The Law Our Guardian
“The law was our guardian until Christ came, in order that we might be justified by faith.”
One of the key insights recovered in the Reformation was the distinction between law and gospel in our justification. The law of God, the Reformers held, tells us what to do but does not give us the power to fulfill its commands. Thus, it ends up revealing our sin and our impotence. When we read or hear the law, we see how far short we fall of God’s standard and despair of our ability to be righteous in God’s sight. Then, we read or hear the gospel and its call to rest in Christ and receive His righteousness (Rom. 4), which alone can avail before God’s judgment. With the gospel comes God’s gift of faith for the elect; He enables us to believe and be justified (Eph. 2:8–10).
That distinction between law and gospel in our justification is one of the ways that the Reformers summarized the use of the law as a revealer of sin. Although the law does more than reveal our sin, for it also restrains sin and guides our sanctification, the law’s use in showing us our transgression is indispensable for our salvation. We cannot know that we need Christ unless we first get a glimpse of how bad off we are as sinners under the wrath of God.

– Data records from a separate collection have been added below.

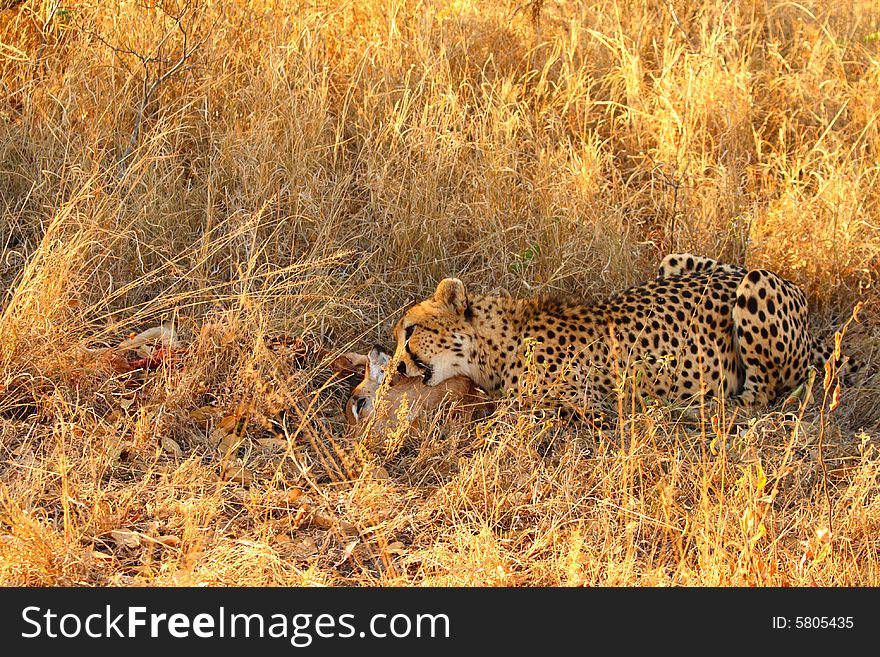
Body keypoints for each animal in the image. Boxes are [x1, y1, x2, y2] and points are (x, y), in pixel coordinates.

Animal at [392, 252, 844, 410]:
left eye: (410, 331)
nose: (396, 368)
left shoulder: (587, 406)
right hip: (675, 260)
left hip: (755, 283)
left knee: (758, 398)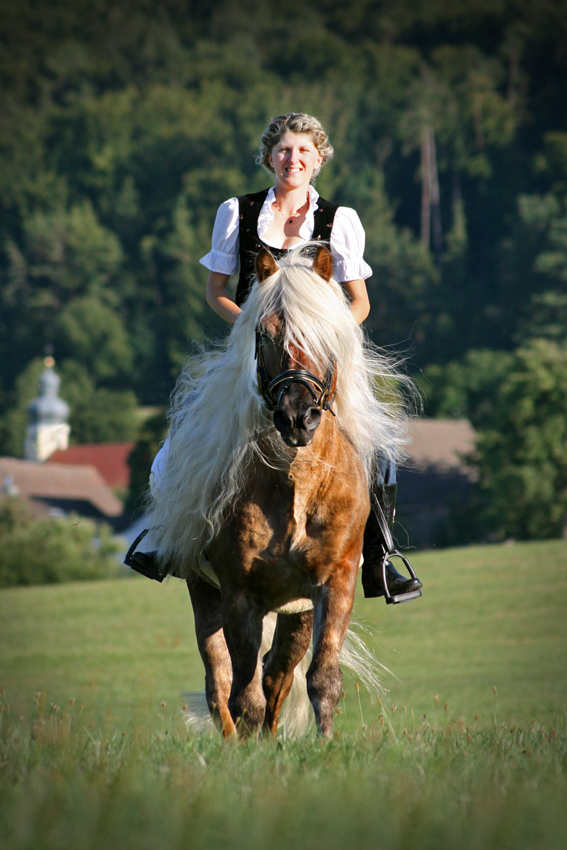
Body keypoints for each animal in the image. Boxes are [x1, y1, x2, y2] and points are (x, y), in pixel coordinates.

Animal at [150, 243, 408, 736]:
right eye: (264, 334)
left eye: (327, 335)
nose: (297, 417)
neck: (297, 482)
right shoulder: (239, 595)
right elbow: (243, 697)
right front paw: (251, 753)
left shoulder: (334, 583)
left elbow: (319, 679)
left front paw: (324, 744)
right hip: (204, 591)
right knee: (220, 685)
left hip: (295, 611)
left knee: (278, 675)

God’s law, then, brings us to Christ, and Paul teaches us this explicitly when he refers to the law as our “guardian” (Gal. 3:24). The English word “guardian” translates the Greek term paidag g__os, and the paidag g__os served an important role in ancient education. A family appointed a guardian to supervise a child from about age six through the teenage years. The guardian took the child to his lessons, disciplined the child when he went astray, and reviewed school lessons with the child. In similar manner, the law, by teaching us our sin and warning us of judgment, is what brings us to Christ, from whom we receive the words of eternal life (John 6:68). Martin Luther writes in his commentary on Galatians, “The Law is a specialist to bring us to Christ.”
Of course, the law does not serve as the guardian that leads us to Christ only by revealing our sin. We also find in the law types and shadows of the atonement in the sacrificial system. In such a way, the law engendered hope in the old covenant saints for a mediator who would deal with sin once for all. Through its moral statutes, its sacrifices, and its ceremonial regulations, the law points to Jesus as the only Savior. John Calvin comments, “The law, in short, was nothing else than an immense variety of exercises, in which the worshippers were led by the hand to Christ.”
Coram Deo
Paul’s primary focus in Galatians 3 is on how the law is our guardian before conversion. Yet even after we come to Christ, the law still brings us back to the gospel. We see how far short of God’s standards we continue to fall, and we become ever more convinced that Christ alone can rescue us from sin (Rom. 7:24–25). Until we see Christ in glory, we never exhaust our need of the law to point us to Him.